I vostri piccini, che avete detto sarebbero preda de’ nemici, quelli vi farò entrare; ed essi conosceranno il paese che voi avete disdegnato.
32 Maar u aangaande, uw dode lichamen zullen in deze woestijn vallen!
Ma quanto a voi, i vostri cadaveri cadranno in questo deserto.
33 En uw kinderen zullen gaan weiden in deze woestijn, veertig jaren, en zullen uw hoererijen dragen, totdat uw dode lichamen verteerd zijn in deze woestijn.
E i vostri figliuoli andran pascendo i greggi nel deserto per quarant’anni e porteranno la pena delle vostre infedeltà, finché i vostri cadaveri non siano consunti nel deserto.
34 Naar het getal der dagen, in welke gij dat land verspied hebt, veertig dagen, elken dag voor elk jaar, zult gij uw ongerechtigheden dragen, veertig jaren, en gij zult gewaar worden Mijn afbreking.
Come avete messo quaranta giorni a esplorare il paese, porterete la pena delle vostre iniquità quarant’anni; un anno per ogni giorno; e saprete che cosa sia incorrere nella mia disgrazia.
35 Ik, de HEERE, heb gesproken: zo Ik dit aan deze ganse boze vergadering dergenen, die zich tegen Mij verzameld hebben, niet doe, zij zullen in deze woestijn te niet worden, en zullen daar sterven!
Io, l’Eterno, ho parlato; certo, così farò a tutta questa malvagia raunanza, la quale s’è messa assieme contro di me; in questo deserto saranno consunti; quivi morranno”.
36 En die mannen, die Mozes gezonden had, om het land te verspieden, en wedergekomen zijnde, de ganse vergadering tegen hem hadden doen murmureren, een kwaad gerucht over dat land voortbrengende;
E gli uomini che Mosè avea mandato ad esplorare il paese e che, tornati, avean fatto mormorare tutta la raunanza contro di lui screditando il paese,
37 Diezelfde mannen, die een kwaad gerucht van dat land voortgebracht hadden, stierven door een plaag, voor het aangezicht des HEEREN.
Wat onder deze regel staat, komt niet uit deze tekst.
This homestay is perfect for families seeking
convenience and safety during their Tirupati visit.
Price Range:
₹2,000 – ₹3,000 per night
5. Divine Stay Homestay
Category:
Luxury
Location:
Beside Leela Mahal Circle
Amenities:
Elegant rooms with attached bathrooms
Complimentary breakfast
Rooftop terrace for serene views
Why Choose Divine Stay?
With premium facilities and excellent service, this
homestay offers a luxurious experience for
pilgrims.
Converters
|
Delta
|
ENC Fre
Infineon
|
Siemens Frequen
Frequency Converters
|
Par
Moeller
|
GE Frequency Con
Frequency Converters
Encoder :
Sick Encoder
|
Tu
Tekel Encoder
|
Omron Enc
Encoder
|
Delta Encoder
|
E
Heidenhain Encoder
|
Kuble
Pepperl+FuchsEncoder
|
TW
quegli uomini, dico, che aveano screditato il paese, morirono colpiti da una piaga, dinanzi all’Eterno.
38 Maar Jozua, de zoon van Nun, en Kaleb, de zoon van Jefunne, bleven levende van de mannen, die heengegaan waren, om het land te verspieden.
Ma Giosuè, figliuolo di Nun, e Caleb, figliuolo di Gefunne, rimasero vivi fra quelli ch’erano andati ad esplorare il paese.
39 En Mozes sprak deze woorden tot al de kinderen Israels. Toen treurde het volk zeer.
Or Mosè riferì quelle parole a tutti i figliuoli d’Israele; e il popolo ne fece gran cordoglio.
40 En zij stonden des morgens vroeg op, en klommen op de hoogte des bergs, zeggende: Ziet, hier zijn wij, en wij zullen optrekken tot de plaats, die de HEERE gezegd heeft; want wij hebben gezondigd!
E la mattina si levarono di buon’ora e salirono sulla cima del monte, dicendo: “Eccoci qua; noi saliremo ai luogo di cui ha parlato l’Eterno, poiché abbiamo peccato”.
41 Maar Mozes zeide: Waarom overtreedt gij alzo het bevel des HEEREN? Want dat zal geen voorspoed hebben.
Ma Mosè disse: “Perché trasgredite l’ordine dell’Eterno? La cosa non v’andrà bene.
42 Trekt niet op, want de HEERE zal in het midden van u niet zijn; opdat gij niet geslagen wordt, voor het aangezicht uwer vijanden.
Non salite, perché l’Eterno non è in mezzo a voi; che non abbiate ad essere sconfitti dai vostri nemici!
43 Want de Amalekieten, en de Kanaanieten zijn daar voor uw aangezicht, en gij zult door het zwaard vallen; want, omdat gij u afgekeerd hebt van den HEERE, zo zal de HEERE met u niet zijn.
Poiché là, di fronte a voi, stanno gli Amalekiti e i Cananei, e voi cadrete per la spada; giacché vi siete sviati dall’Eterno, l’Eterno non sarà con voi”.
44 Nochtans poogden zij vermetel, om op de hoogte des bergs te klimmen; maar de ark des verbonds des HEEREN en Mozes scheidden niet uit het midden des legers.
Nondimeno, s’ostinarono a salire sulla cima del monte; ma l’arca del patto dell’Eterno e Mosè non si mossero di mezzo al campo.
45 Toen kwamen af de Amalekieten en de Kanaanieten, die in dat gebergte woonden, en sloegen hen, en versmeten hen, tot Horma toe.
Allora gli Amalekiti e i Cananei che abitavano su quel monte scesero giù, li batterono, e li fecero a pezzi fino a Hormah.